Researchers at Lawrence Livermore National Laboratory (LLNL; Livermore, CA), led by physicist Brent Stuart, have shown that amplified ultrashort pulses deposit laser energy into the electrons of materials on a short time scale compared to the transfer time of this energy to the bulk of the material (either by electron-phonon coupling or thermal diffusion).2 This process forms a critical-density plasma that expands away from the surface, thereby achieving high ablation efficiency with negligible energy deposition to the remaining material either by heat or shock. Numerous groups worldwide are actively exploring both the fundamental science and practical implementation of these advantages of ultrafast machining.

A dramatic example of the advantages of machining with ultrafast lasers is the safe cutting of high explosives such as LX-16 and pressed TNT. Femtosecond pulses remove approximately 3 µm of material per pulse and impart negligible shock to the explosive. Analysis of waste products reveals no thermally induced ignition. Pulses of 600-ps duration, on the other hand, quickly melt and partially ignite high explosives (see Fig. 3).

Medical Applications
Potential medical applications for ultrafast lasers are numerous and include heart and spinal surgery. In some diseased hearts the vascular system develops blockages that prevent oxygenated blood from reaching the heart muscle. These blockages are not always surgically repairable. In such cases a procedure called transmyocardial revascularization (TMR) is used to deliver oxygenated blood to the heart muscle. In this technique, numerous small-diameter holes are drilled through the heart muscle to connect it directly to the inner heart chambers that contain oxygenated blood. These holes spur the formation of new vessels which help increase blood flow in the ischemic heart muscle

In the past, TMR has been conducted using CO2, holmium, and excimer lasers.

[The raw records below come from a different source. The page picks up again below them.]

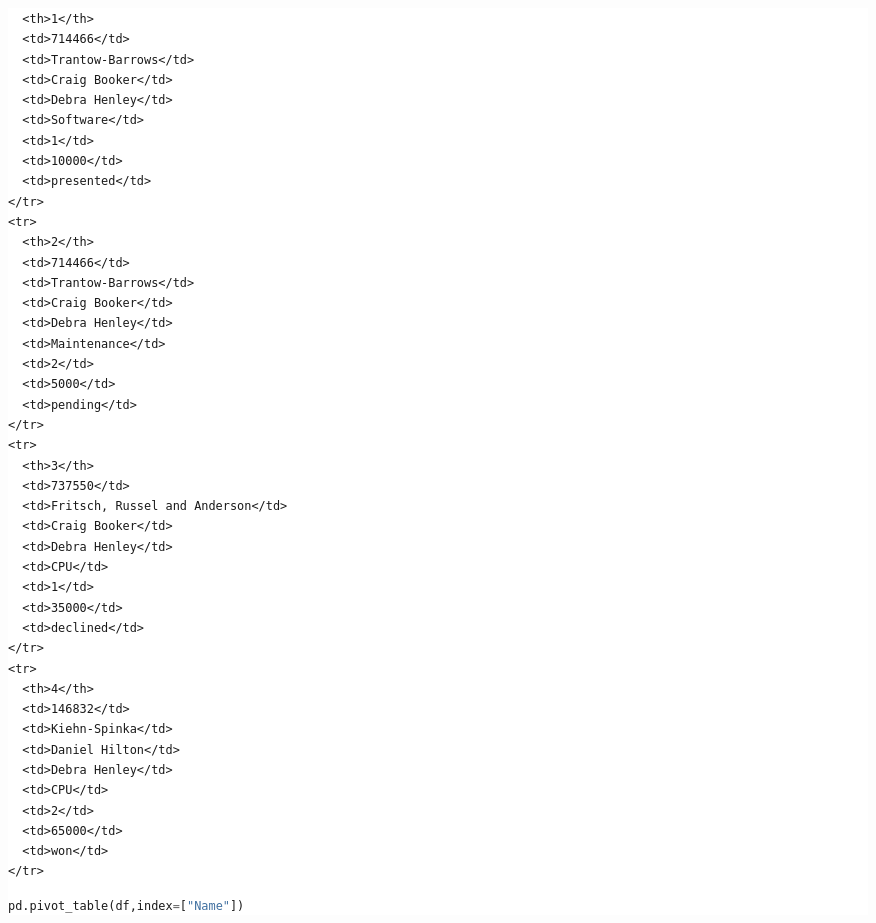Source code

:       <th>1</th>
      <td>714466</td>
      <td>Trantow-Barrows</td>
      <td>Craig Booker</td>
      <td>Debra Henley</td>
      <td>Software</td>
      <td>1</td>
      <td>10000</td>
      <td>presented</td>
    </tr>
    <tr>
      <th>2</th>
      <td>714466</td>
      <td>Trantow-Barrows</td>
      <td>Craig Booker</td>
      <td>Debra Henley</td>
      <td>Maintenance</td>
      <td>2</td>
      <td>5000</td>
      <td>pending</td>
    </tr>
    <tr>
      <th>3</th>
      <td>737550</td>
      <td>Fritsch, Russel and Anderson</td>
      <td>Craig Booker</td>
      <td>Debra Henley</td>
      <td>CPU</td>
      <td>1</td>
      <td>35000</td>
      <td>declined</td>
    </tr>
    <tr>
      <th>4</th>
      <td>146832</td>
      <td>Kiehn-Spinka</td>
      <td>Daniel Hilton</td>
      <td>Debra Henley</td>
      <td>CPU</td>
      <td>2</td>
      <td>65000</td>
      <td>won</td>
    </tr>
  </tbody>
</table>
</div>




```python
pd.pivot_table(df,index=["Name"])
```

However, researchers at LLNL have shown that there are significant advantages to using the output of an amplified ultrafast laser for this application.3 "We have found that we can cut with shorter than 10-ps pulses from a Ti:sapphire laser," says John Marion of the LLNL team. "[We can] drill tiny holes of less than 150 ?m in diameter without thermal or mechanical damage to surrounding tissues."

Ultrafast lasers also appear ideally suited to spinal surgery, where extreme precision is required to remove bone mass that is impinging into nerve openings. Currently, mechanical drilling is used for this purpose. However, an ultrafast laser coupled with a diagnostic system invented at LLNL has proven more precise in cutting bony mass without disturbing soft nerve tissue. This new system analyzes the luminescence of the plasma generated by ablation of tissue. By monitoring the calcium signal, it determines whether the laser is cutting bone (high signal) or nerve (low signal). When the calcium signal drops, the laser is instantly shut off to prevent the surgeon from accidentally cutting nerve tissue. Both clinical treatments and diagnostic techniques based on ultrafast laser pulses are likely to emerge in the near future. o

REFERENCES

  1. 1. R. J. Stoner et al., Proc. SPIE 3269, 104 (1998).
  2. 2. B. C. Stuart, H. T. Nguyen, and M.D. Perry, "Femtosecond Laser Materials Processing," Proc. SPIE 3616 (1999).
  3. 3. J. E. Marion and B-M. Kim, "Medical Applications of Ultrashort Pulse Lasers," Proc. SPIE 3616 (1999).